I've seen this fear of the appearance of conflict of interest before. It never translates into any concern that you might actually have a conflict of interest and thus shouldn't be doing what you want to do. That pattern holds here: At several points in Sorkin's story, officials who used to work at Goldman or Morgan, who have multiple professional and personal overlaps with the firms, are quickly granted waivers from Treasury and Fed conflict-of-interest rules so they can help out their old allies. Hypocrisy being the tribute vice pays to virtue, we should probably be grateful that anti-conflict niceties exist at all. But it's just the old constitution-is-not-a-suicide pact dilemma: The rules exist right until the moment they're actually needed; then you suspend the rules.
There's also some hilarious what's-good-for-me-must-be-good-for-America self-delusion. Bailout ringleaders are repeatedly commended for their patriotism. At one point, Goldman traders rise to sing "The Star-Spangled Banner" after the regulator in the United Kingdom bans short-selling of Goldman stock.

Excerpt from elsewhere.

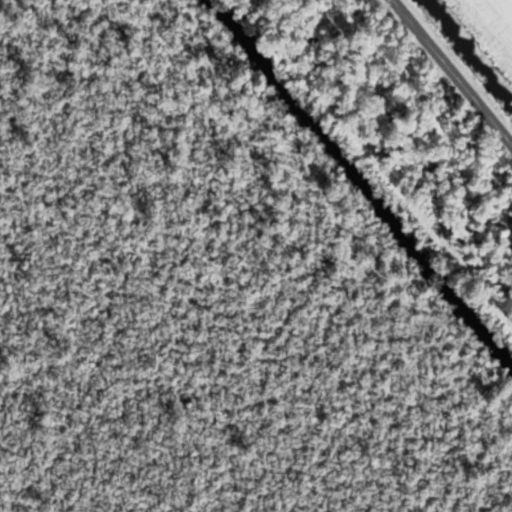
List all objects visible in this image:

And there's a priceless example of how arrogant and threatening a person can be when he knows the government will keep him on his perch. Dig this exchange between Goldman Sachs co-president Gary Cohn and a hedge fund manager:
Stanley Druckenmiller, a George Soros acolyte worth more than $3.5 billion, had taken most of his money out earlier that week, concerned about the firm's solvency. If word got around that a hedge-fund manager of Druckenmiller's reputation had lost confidence in Goldman, that alone could cause a run. Cohn called him and tried to persuade him to return the money to the firm. "I have a long memory," Cohn, who was taking this personally, told Druckenmiller, in whose honor he had even once hosted a charity cocktail party. "Look, the one thing I'm doing is I'm learning who my friends are and who my enemies are, and I'm making lists."
Druckenmiller, however, was unmoved. "I don't really give a shit-it's my money!" he shot back. Unlike most hedge funds, Druckenmiller's consisted primarily of his own money. "It's my livelihood," he said. "I've got to protect myself, and I don't really give a shit what you have to say."
"You can do whatever you want," Cohn said in carefully measured tones. But, he added, "this will change our relationship for a long time."
You might want to skip the opening paragraphs. They include a vomit-inducing early-morning epiphany by then-chairman of the New York Fed Tim Geithner, who sees a ferry bringing back-office workers from New Jersey and realizes that, damn it, he's doing it all for the Common Man.